I think I will increase the shutter maybe to 15 seconds and lower the ISO accordingly. I might zoom out a bit more and try to reorient the camera to take in a bit more sky. The longer time and greater sky might help my odds at catching a meteor. I don't think I should start getting star trails at that focal length until after 20 seconds.


----------



## privatebydesign (Aug 10, 2021)

They are planes.


----------



## stevelee (Aug 10, 2021)

privatebydesign said:


> They are planes.


All the planes except that one look like the second picture, so I figured it must not be a commercial jet.

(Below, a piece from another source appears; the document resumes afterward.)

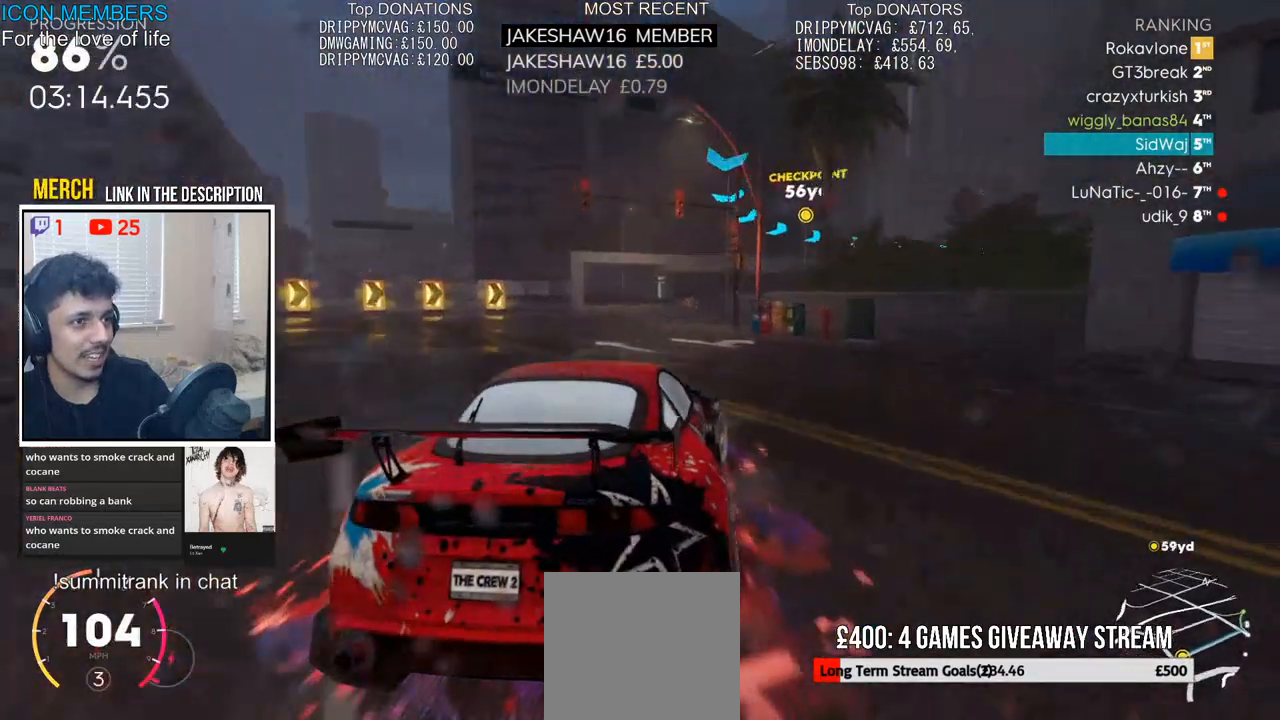
{"buttons": ["R2"], "left_stick": "right", "right_stick": "center", "events": [[400, "left_stick", "center"], [467, "left_stick", "right"]]}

When I shoot for the meteor shower, I will start later at night, and therefore should get fewer planes. I will also have darker skies and a better chance of meteors.


----------



## privatebydesign (Aug 10, 2021)

Plane Light Trails


a gallery curated by Yahoo Editorial




www.flickr.com


----------



## Joules (Aug 10, 2021)

stevelee said:


> All the planes except that one look like the second picture, so I figured it must not be a commercial jet.
> 
> When I shoot for the meteor shower, I will start later at night, and therefore should get fewer planes. I will also have darker skies and a better chance of meteors.


I agree that it is a plane. If you look close at the bottom in your second picture, you will see it also has two lines. The amount of separation between them might be related to how high above you it was.

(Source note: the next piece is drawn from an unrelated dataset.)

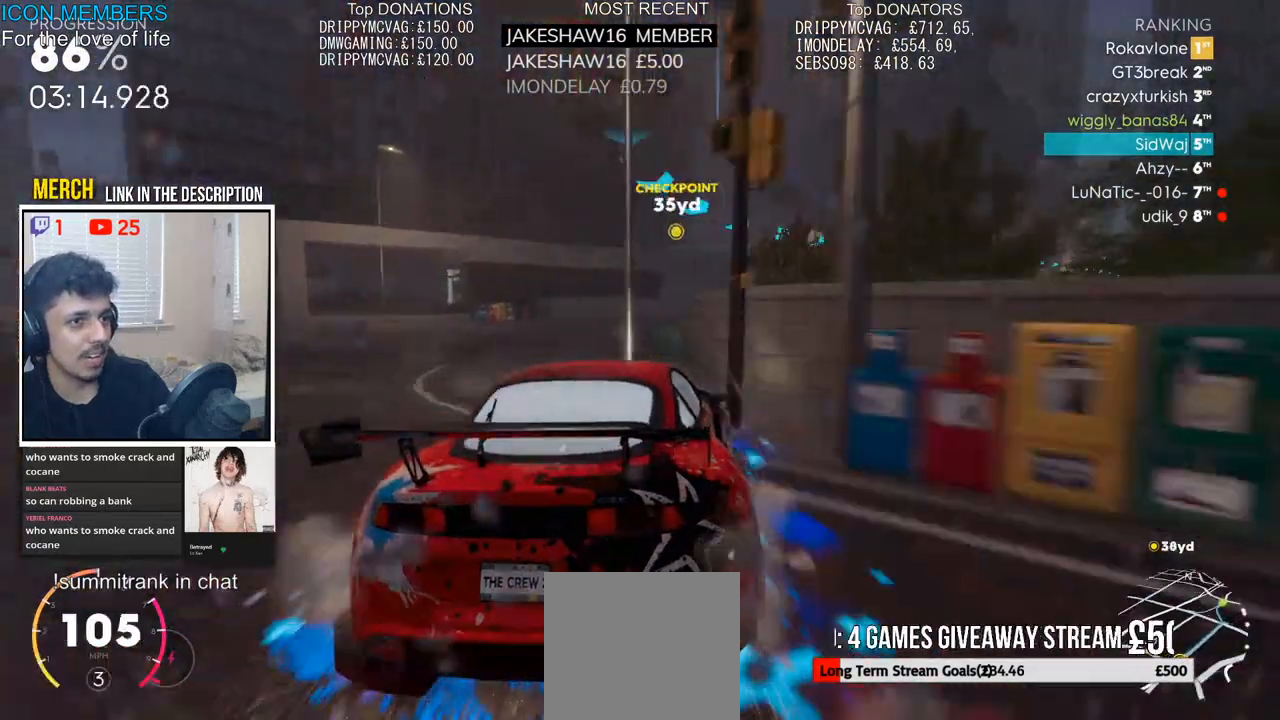
{"buttons": ["CROSS", "R2"], "left_stick": "right", "right_stick": "center", "events": [[467, "CROSS", "down"]]}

A solid line of light would be a sattelite illuminated by the remaining sun, by the way. A proper meteor has an irregular thickness and might even have a bit of color. Some sattelites also produce such a image.

As for settings, 1/10 of a second is indeed very optimistic for catching anything moving across the sky for a tiny moment.

I'm not sure about lower the ISO even further though. To me your image looks way too dark.

Why did you use f/6.3 on an f/4.0 lens? In general, for astro photography you want to capture all the light you can.

Keep in mind that ISO does not actually add noise to your image and in the case of older sensors like the 6D II shooting at a low ISO and brightening in post would actually result in visibly worse results than just shooting at the correct brightness in the first place. Reducing the light through a narrower aperture will recuse the light and therefore att noise.

Perhaps you could post a shot that looked overexposed to you? It does if course depend on the look you are going for, but as I usually shoot the milky way I like a lot of star light in the sky to be visible. 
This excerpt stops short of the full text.